Monday, October 7, 2013

I'm in transition mode...

I’m trying to absorb this…I have 118 days left,

I have less than four months left,

I have a little over 17 weeks left ‘til I leave for the Peace Corps. And I have a lot to do!

I am still living my ‘normal’ life: I’m parenting, keeping my apartment clean, grocery shopping, volunteering, running, seeing my friends, and working and paying bills.

But I will be leaving for two years. Two years. That’s a long time. There are many things I’m doing to prepare: adding to the pile in my room of things I’m bringing with me, adding to the list of things I will have to buy to bring with me, going to doctor and dental visits, figuring out how I will get rid of most of my stuff.
I’m getting rid of most everything I own. I've had tag sales and am now slowly giving things away to friends and family, in fact my youngest son gets my car. There are some things I'm keeping, such as my Dion snowshoes, bike, photo albums, a dozen books, and my futon. I’m bringing my camping equipment with me and will put it to good use while I'm in Zambia.
It's been difficult getting rid of my things at first, but I'm getting used to it. It's liberating. And it's interesting to see which of my possessions mean most to me. If someone asked me what I would bring with me if my house was on fire, I'd be able to answer that without hesitating.

So, as you can see, there is a lot to do to prepare for this life change. But it’s not just lists to check off and all of the red tape that’s involved (I've finished round one of the red tape stuff and in December will be round two.)

There is the emotional part; the getting-ready-to-let-go part. I have to prepare for this.

I will be moving out of my apartment the end of November to move in with my friend and I will live with her until I leave for Africa. She will also take care of my two cats while I’m gone. I’ll miss my kitties. I’ve had Google since he was four weeks old. And Amy, Google’s mother, is almost always by my side. I will be with them during their integration into a new household. I am fortunate to be able to leave them together in wonderful hands. Thank you, Pat.

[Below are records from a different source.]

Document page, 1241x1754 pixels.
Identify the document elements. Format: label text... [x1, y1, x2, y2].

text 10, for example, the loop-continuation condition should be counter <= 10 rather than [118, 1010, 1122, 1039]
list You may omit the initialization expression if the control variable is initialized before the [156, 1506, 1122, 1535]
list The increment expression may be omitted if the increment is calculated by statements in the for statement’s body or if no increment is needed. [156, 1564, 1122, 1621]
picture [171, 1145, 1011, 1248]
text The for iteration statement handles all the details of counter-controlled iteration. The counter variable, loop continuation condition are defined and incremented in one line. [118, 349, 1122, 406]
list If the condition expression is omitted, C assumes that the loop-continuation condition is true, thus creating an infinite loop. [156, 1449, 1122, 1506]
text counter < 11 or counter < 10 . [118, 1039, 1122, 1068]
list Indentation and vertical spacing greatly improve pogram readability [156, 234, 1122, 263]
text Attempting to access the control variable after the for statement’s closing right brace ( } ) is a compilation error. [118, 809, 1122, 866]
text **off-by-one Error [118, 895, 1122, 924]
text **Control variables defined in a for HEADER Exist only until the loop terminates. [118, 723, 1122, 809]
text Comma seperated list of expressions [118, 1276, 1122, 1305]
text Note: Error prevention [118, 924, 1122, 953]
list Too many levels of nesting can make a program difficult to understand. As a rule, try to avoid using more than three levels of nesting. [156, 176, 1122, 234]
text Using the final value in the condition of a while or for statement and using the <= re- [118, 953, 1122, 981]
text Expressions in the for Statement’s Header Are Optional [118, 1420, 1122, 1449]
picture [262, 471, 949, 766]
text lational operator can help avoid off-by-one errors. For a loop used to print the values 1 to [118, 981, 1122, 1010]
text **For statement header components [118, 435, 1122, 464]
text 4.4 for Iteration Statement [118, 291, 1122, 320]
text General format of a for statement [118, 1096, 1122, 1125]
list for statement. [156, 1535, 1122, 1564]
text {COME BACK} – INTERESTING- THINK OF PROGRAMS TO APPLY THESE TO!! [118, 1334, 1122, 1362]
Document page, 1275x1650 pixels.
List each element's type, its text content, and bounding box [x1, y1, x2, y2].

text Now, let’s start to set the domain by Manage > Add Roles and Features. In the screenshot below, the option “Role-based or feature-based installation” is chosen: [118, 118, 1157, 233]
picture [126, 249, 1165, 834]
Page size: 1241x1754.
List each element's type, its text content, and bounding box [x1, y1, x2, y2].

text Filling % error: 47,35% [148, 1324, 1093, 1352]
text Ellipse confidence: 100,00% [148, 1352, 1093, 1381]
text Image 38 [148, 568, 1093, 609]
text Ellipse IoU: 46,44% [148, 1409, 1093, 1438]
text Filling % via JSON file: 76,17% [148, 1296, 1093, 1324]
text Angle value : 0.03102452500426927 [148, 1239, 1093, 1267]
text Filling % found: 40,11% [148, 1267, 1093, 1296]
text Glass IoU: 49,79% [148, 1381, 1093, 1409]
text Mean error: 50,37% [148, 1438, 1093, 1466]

My son, Josh will move in with his father when I move in with my friend. This will be the first time we live apart since he was born 19 years ago. We’ve been preparing for this together. Josh understands I have a strong desire to do this. He is supportive of me and I am thankful for that.
My other son, Ryan moved out over a month ago to begin his teaching career in the southern part of the state. We've made that transition smoothly. Still, it will be hard saying goodbye when I leave.
I am spending as much time with my friends before I leave.  I plan on holding onto my friendships while I'm overseas. I will be able to write letters (hand-write, not used to doing that!), send and receive email, check Facebook, and keep up with my blog. And I'll have a cell phone. Texting is the main source  of communication between Peace Corps Volunteers and their families and friends back home. I'll miss my running club, Shenipsit Striders and the Northern Connecticut Land Trust. There is nothing like being a part of two fabulous organizations that do so many positive things.

I will leave my sons, my kitties, and my friends. I will leave the town I grew up and raised my family in. I will leave the forests I’ve grown so familiar with and love. I will miss so many things here.
This emotional 'place' I'm entering will be balanced out with the excitement of what lies ahead of me. I'll make new friends with other volunteers and the people I will live with in Zambia. I will keep busy with my Peace Corps work (still not sure exactly what I'll be doing), and I will spend a lot of my time becoming familiar with the plants and animals. And I'm looking forward to the beauty of the sun setting and rising and the stars and moon at night that will remind me of the connections I have back home.  
It's hard to think about this transition when I'm so busy with life in general. As long as I keep things in balance and take one step at a time, I should be OK with moving ahead in my life.
 

1 comment:

  1. Nice post - I'm taking notes. Looking forward to future posts and good luck with everything.